Went on the Morning Star for a seabass trip on Black Friday. Weather was nice. Headed out for about 2.5 hours. Outstanding fishing. Jigs worked great and I had my limit of 25 on the first spot. Boat only moved once the whole day. If they had not changed the size limits to 12.5 inches and kept it at 12", I would have easily caught 2 limits worth of fish. Anyone who fished hard could have had a limit.


----------



## Ryan Y (Dec 1, 2005)

Funny how those things are considered nearly extinct down here South of Cape Hatteras. NOAA believes there a totally different species of Black Sea Bass South of Diamond Shoals. This year, we were only allowed to keep five up until October. Then they closed them. 
I wish I knew what these five pound big black sea bass things are that we catch hundreds of a day are.


----------



## RuddeDogg (Mar 20, 2004)

Nice.


----------



## MetroMan (Mar 7, 2009)

Nice going!!! Monty is always dialed in on the sea bass. My highest # was 17 I think. Way to go on the limit


----------



## Talapia (Apr 27, 2003)

Seabass fishing is really good right now. Now is the time to get out if you want some.


----------



## Ryan Y (Dec 1, 2005)

I had to go Tuag fishing yesterday. Since the SeaBass are still non-existant down here. I only caught about 120 of them five pounds a piece...Was catching them 3 at a time.

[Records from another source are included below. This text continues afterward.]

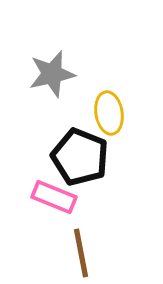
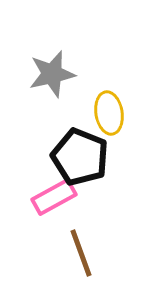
pink rectangle: rotated 51 degrees counterclockwise
brown line: rotated 9 degrees counterclockwise
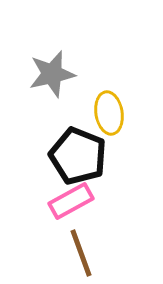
black pentagon: moved 2 px left, 1 px up
pink rectangle: moved 17 px right, 4 px down
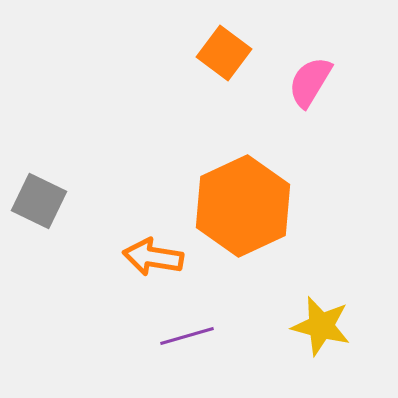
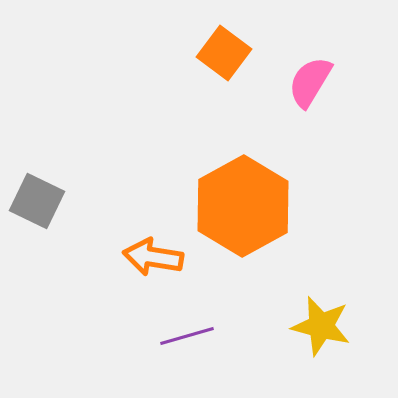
gray square: moved 2 px left
orange hexagon: rotated 4 degrees counterclockwise
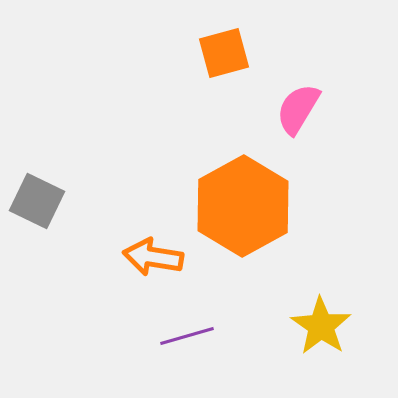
orange square: rotated 38 degrees clockwise
pink semicircle: moved 12 px left, 27 px down
yellow star: rotated 20 degrees clockwise
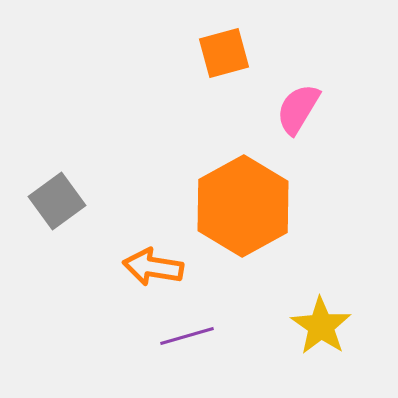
gray square: moved 20 px right; rotated 28 degrees clockwise
orange arrow: moved 10 px down
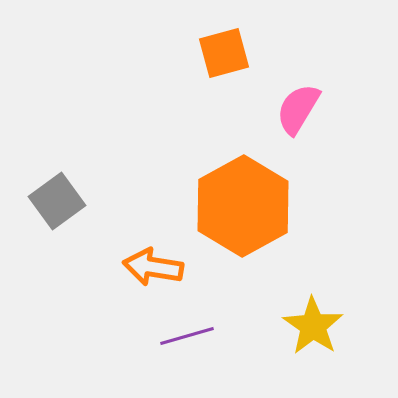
yellow star: moved 8 px left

Only got two taugs. Bait couldn't get to the bottom quick enough.


----------



## boomer (Jul 1, 2009)

They are so non existant, that in Oct,2011, we were catching black sea bass in Lockwood Folly Inlet. All were about 8 inches long and we could not keep bait in the water because of them. I guess we were lucky to catch such a rare fish ,according to the wisdom of NOAA.


----------



## Ryan Y (Dec 1, 2005)

Yea, Kyle and I went through five pounds of squid the other day looking for taug. We were catching SeaBass two at a time on every drop. Im actaully starting to think they are taking over the ledges, not allowing anything else to eat.


----------